#### [EXERCISE]
Reprint the full listing exactly.

#### [SOURCE MATERIAL]
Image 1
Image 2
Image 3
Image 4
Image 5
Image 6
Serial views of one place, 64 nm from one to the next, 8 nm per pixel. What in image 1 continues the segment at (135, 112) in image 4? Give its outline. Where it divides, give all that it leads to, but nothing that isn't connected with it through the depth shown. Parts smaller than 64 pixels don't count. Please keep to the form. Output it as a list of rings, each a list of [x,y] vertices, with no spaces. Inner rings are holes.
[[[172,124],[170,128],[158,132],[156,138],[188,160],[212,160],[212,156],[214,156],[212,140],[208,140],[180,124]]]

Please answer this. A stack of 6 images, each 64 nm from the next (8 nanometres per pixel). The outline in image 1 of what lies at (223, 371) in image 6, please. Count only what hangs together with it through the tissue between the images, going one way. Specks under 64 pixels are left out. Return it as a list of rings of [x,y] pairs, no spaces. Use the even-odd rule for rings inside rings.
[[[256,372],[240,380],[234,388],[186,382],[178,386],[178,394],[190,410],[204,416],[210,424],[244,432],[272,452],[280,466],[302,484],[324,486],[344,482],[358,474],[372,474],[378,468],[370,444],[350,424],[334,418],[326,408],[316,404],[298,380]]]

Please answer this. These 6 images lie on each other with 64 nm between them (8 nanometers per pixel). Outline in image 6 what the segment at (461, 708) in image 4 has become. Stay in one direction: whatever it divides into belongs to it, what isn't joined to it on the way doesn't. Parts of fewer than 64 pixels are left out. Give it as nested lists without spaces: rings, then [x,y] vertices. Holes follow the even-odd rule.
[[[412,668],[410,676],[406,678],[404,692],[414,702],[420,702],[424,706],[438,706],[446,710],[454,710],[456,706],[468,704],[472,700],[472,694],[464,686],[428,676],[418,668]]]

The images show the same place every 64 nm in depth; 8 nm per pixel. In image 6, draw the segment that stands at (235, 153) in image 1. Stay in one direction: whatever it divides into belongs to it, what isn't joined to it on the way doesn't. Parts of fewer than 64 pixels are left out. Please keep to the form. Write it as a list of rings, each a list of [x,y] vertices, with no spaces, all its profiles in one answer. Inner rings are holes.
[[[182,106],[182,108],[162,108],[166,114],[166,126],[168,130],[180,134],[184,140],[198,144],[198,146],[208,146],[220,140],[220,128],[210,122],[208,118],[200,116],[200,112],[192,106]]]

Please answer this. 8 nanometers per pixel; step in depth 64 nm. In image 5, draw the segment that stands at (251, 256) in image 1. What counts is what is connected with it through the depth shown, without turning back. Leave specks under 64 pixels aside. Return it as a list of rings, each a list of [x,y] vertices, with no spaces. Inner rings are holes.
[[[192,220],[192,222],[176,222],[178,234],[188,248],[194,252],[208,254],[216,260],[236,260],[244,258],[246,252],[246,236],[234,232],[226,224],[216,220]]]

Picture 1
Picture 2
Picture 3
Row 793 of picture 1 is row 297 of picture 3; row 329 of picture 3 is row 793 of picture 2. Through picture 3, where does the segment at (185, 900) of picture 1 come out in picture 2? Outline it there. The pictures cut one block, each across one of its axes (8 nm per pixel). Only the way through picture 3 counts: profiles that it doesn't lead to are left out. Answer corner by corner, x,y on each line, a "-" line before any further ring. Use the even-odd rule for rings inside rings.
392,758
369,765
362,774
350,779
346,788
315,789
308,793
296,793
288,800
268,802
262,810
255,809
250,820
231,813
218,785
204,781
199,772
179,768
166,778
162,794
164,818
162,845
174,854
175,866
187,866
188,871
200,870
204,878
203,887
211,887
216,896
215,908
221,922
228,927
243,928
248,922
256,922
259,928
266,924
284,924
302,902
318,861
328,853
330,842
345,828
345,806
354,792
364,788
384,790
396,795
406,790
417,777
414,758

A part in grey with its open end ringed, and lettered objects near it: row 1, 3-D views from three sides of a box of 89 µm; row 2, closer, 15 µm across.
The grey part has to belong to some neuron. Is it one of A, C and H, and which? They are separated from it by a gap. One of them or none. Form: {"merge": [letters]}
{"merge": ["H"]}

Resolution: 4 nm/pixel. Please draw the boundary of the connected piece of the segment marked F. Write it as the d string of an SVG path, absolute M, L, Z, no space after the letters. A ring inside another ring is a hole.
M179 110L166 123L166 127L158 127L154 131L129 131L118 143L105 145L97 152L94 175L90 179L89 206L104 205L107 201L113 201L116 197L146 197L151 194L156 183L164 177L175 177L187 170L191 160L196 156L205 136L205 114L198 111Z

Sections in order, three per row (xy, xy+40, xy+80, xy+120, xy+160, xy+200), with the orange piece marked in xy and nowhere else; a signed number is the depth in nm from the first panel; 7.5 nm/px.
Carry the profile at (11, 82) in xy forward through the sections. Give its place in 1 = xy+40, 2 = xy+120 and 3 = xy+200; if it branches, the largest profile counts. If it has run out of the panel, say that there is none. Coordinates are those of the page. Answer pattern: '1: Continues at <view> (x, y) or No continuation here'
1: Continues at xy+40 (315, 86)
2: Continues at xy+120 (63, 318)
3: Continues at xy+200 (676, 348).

#### [ANSWER TO THE PROBLEM]
Image 1
Image 2
Image 3
Image 4
Image 5
Image 6
Serial views of one place, 64 nm from one to the next, 8 nm per pixel. What in image 1 continues the segment at (135, 112) in image 4? Give its outline. Where it divides, give all that it leads to, but nothing that isn't connected with it through the depth shown. Parts smaller than 64 pixels don't count. Please keep to the form. Output it as a list of rings, each a list of [x,y] vertices, with no spaces. Inner rings are holes.
[[[172,124],[170,128],[158,132],[156,138],[188,160],[212,160],[212,156],[214,156],[212,140],[208,140],[180,124]]]

Please answer this. A stack of 6 images, each 64 nm from the next (8 nanometres per pixel). The outline in image 1 of what lies at (223, 371) in image 6, please. Count only what hangs together with it through the tissue between the images, going one way. Specks under 64 pixels are left out. Return it as a list of rings of [x,y] pairs, no spaces. Use the even-odd rule for rings inside rings.
[[[256,372],[240,380],[234,388],[186,382],[178,386],[178,394],[190,410],[204,416],[210,424],[244,432],[272,452],[280,466],[302,484],[324,486],[344,482],[358,474],[372,474],[378,468],[370,444],[350,424],[334,418],[326,408],[316,404],[298,380]]]

Please answer this. These 6 images lie on each other with 64 nm between them (8 nanometers per pixel). Outline in image 6 what the segment at (461, 708) in image 4 has become. Stay in one direction: whatever it divides into belongs to it, what isn't joined to it on the way doesn't. Parts of fewer than 64 pixels are left out. Give it as nested lists without spaces: rings, then [x,y] vertices. Holes follow the even-odd rule.
[[[412,668],[410,676],[406,678],[404,692],[414,702],[420,702],[424,706],[438,706],[446,710],[454,710],[456,706],[468,704],[472,700],[472,694],[464,686],[428,676],[418,668]]]

The images show the same place every 64 nm in depth; 8 nm per pixel. In image 6, draw the segment that stands at (235, 153) in image 1. Stay in one direction: whatever it divides into belongs to it, what isn't joined to it on the way doesn't. Parts of fewer than 64 pixels are left out. Please keep to the form. Write it as a list of rings, each a list of [x,y] vertices, with no spaces, all its profiles in one answer. Inner rings are holes.
[[[182,106],[182,108],[162,108],[166,114],[166,126],[168,130],[180,134],[184,140],[198,144],[198,146],[208,146],[220,140],[220,128],[210,122],[208,118],[200,116],[200,112],[192,106]]]

Please answer this. 8 nanometers per pixel; step in depth 64 nm. In image 5, draw the segment that stands at (251, 256) in image 1. What counts is what is connected with it through the depth shown, without turning back. Leave specks under 64 pixels aside. Return it as a list of rings, each a list of [x,y] vertices, with no spaces. Inner rings are holes.
[[[192,220],[192,222],[176,222],[178,234],[188,248],[194,252],[208,254],[216,260],[236,260],[244,258],[246,252],[246,236],[234,232],[226,224],[216,220]]]

Picture 1
Picture 2
Picture 3
Row 793 of picture 1 is row 297 of picture 3; row 329 of picture 3 is row 793 of picture 2. Through picture 3, where does the segment at (185, 900) of picture 1 come out in picture 2? Outline it there. The pictures cut one block, each across one of its axes (8 nm per pixel). Only the way through picture 3 counts: profiles that it doesn't lead to are left out. Answer corner by corner, x,y on each line, a "-" line before any further ring. Use the even-odd rule for rings inside rings.
392,758
369,765
362,774
350,779
346,788
315,789
308,793
296,793
288,800
268,802
262,810
255,809
250,820
231,813
218,785
204,781
199,772
179,768
166,778
162,794
164,818
162,845
174,854
175,866
187,866
188,871
200,870
204,878
203,887
211,887
216,896
215,908
221,922
228,927
243,928
248,922
256,922
259,928
266,924
284,924
302,902
318,861
328,853
330,842
345,828
345,806
354,792
364,788
384,790
396,795
406,790
417,777
414,758

A part in grey with its open end ringed, and lettered objects near it: row 1, 3-D views from three sides of a box of 89 µm; row 2, closer, 15 µm across.
The grey part has to belong to some neuron. Is it one of A, C and H, and which? They are separated from it by a gap. One of them or none. Form: {"merge": [letters]}
{"merge": ["H"]}

Resolution: 4 nm/pixel. Please draw the boundary of the connected piece of the segment marked F. Write it as the d string of an SVG path, absolute M, L, Z, no space after the letters. A ring inside another ring is a hole.
M179 110L166 123L166 127L158 127L154 131L129 131L118 143L105 145L97 152L94 175L90 179L89 206L104 205L107 201L113 201L116 197L146 197L151 194L156 183L164 177L175 177L187 170L191 160L196 156L205 136L205 114L198 111Z

Sections in order, three per row (xy, xy+40, xy+80, xy+120, xy+160, xy+200), with the orange piece marked in xy and nowhere else; a signed number is the depth in nm from the first panel; 7.5 nm/px.
Carry the profile at (11, 82) in xy forward through the sections. Give its place in 1 = xy+40, 2 = xy+120 and 3 = xy+200; if it branches, the largest profile counts. If it has run out of the panel, say that there is none. Coordinates are those of the page. Answer pattern: '1: Continues at <view> (x, y) or No continuation here'
1: Continues at xy+40 (315, 86)
2: Continues at xy+120 (63, 318)
3: Continues at xy+200 (676, 348).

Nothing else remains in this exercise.